Model Compression Techniques in Biometrics Applications: A Survey
Eduarda Caldeira, Pedro C. Neto, Marco Huber, Naser Damer, Ana F. Sequeira
TL;DR
This survey analyzes model compression techniques in biometrics, focusing on quantization, knowledge distillation (KD), and pruning. It systematizes the literature, comparing biometrics-specific work to broader computer vision findings, and highlights how compression can impact bias and fairness. The authors discuss methodological trade-offs (PTQ vs. QAT, RW-KD vs. FB-KD, LW/CW pruning) and emphasize the potential and limits of combining techniques to achieve edge-friendly biometrics with acceptable accuracy.

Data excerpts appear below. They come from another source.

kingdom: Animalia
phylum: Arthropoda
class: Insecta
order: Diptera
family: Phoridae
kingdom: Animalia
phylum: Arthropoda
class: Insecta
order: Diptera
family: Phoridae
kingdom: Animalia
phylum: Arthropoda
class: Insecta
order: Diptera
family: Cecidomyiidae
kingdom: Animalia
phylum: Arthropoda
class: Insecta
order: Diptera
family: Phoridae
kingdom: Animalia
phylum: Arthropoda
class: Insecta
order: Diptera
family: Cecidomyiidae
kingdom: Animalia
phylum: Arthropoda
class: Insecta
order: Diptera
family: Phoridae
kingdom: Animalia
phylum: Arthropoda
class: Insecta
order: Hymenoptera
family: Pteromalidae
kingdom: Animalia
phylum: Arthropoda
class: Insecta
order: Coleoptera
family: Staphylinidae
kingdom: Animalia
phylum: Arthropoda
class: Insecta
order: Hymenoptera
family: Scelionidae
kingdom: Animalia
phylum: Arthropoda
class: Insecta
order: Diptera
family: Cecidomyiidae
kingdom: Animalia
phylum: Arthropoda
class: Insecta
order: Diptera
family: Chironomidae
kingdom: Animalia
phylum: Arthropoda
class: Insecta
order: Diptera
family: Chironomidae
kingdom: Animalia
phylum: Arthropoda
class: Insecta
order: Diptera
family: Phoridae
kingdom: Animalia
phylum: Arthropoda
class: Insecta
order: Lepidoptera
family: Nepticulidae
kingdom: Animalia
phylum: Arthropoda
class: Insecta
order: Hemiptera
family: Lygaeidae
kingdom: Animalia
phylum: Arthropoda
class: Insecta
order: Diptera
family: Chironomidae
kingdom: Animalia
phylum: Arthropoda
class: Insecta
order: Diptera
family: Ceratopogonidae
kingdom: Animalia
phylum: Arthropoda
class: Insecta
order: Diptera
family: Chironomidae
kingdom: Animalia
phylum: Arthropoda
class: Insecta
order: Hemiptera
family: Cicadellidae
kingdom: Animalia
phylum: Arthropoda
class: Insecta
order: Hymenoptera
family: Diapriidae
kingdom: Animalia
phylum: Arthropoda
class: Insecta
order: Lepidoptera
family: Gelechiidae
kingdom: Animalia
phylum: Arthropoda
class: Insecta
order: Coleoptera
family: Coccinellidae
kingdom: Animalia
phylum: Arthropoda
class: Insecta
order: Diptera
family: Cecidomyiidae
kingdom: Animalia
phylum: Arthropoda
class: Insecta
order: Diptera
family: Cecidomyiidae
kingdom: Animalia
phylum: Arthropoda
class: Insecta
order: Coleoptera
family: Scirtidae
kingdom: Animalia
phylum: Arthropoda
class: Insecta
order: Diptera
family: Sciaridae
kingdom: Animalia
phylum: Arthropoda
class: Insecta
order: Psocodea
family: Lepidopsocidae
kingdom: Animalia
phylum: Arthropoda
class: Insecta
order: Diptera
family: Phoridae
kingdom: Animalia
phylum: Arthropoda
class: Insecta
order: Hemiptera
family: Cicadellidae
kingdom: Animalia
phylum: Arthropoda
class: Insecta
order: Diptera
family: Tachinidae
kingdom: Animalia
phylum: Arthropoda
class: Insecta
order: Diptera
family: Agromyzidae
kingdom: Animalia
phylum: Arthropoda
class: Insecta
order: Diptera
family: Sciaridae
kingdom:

They also review evidence that compression can worsen disparities across demographic groups, urging the development of fairness-aware compression methods and balanced evaluation frameworks. Overall, the work maps current progress, identifies gaps (especially for quantization and pruning in biometrics), and proposes future directions toward fairer, more efficient biometric models.
Abstract
The development of deep learning algorithms has extensively empowered humanity's task automatization capacity. However, the huge improvement in the performance of these models is highly correlated with their increasing level of complexity, limiting their usefulness in human-oriented applications, which are usually deployed in resource-constrained devices. This led to the development of compression techniques that drastically reduce the computational and memory costs of deep learning models without significant performance degradation. This paper aims to systematize the current literature on this topic by presenting a comprehensive survey of model compression techniques in biometrics applications, namely quantization, knowledge distillation and pruning. We conduct a critical analysis of the comparative value of these techniques, focusing on their advantages and disadvantages and presenting suggestions for future work directions that can potentially improve the current methods. Additionally, we discuss and analyze the link between model bias and model compression, highlighting the need to direct compression research toward model fairness in future works.